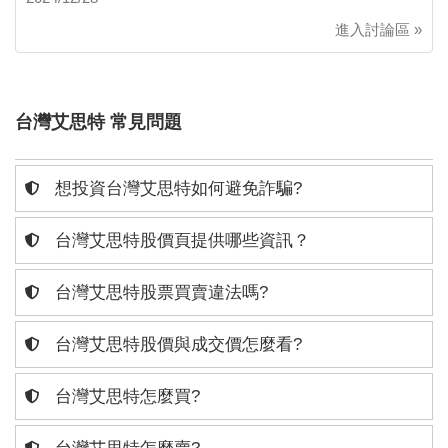
進入討論區 »
台灣艾思特 常見問題
想投資台灣艾思特如何避免詐騙?
台灣艾思特股價頁提供哪些資訊？
台灣艾思特股票買賣違法嗎?
台灣艾思特股價與成交價怎麼看?
台灣艾思特怎麼買?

★ ★ ★ ★ ★

_INSTRUCTIONS TO FOLLOW_: The records above are to be restated word for word, with every picture left out.

_ANSWER TO THIS EXERCISE_:
進入討論區 »
台灣艾思特 常見問題
想投資台灣艾思特如何避免詐騙?
台灣艾思特股價頁提供哪些資訊？
台灣艾思特股票買賣違法嗎?
台灣艾思特股價與成交價怎麼看?
台灣艾思特怎麼買?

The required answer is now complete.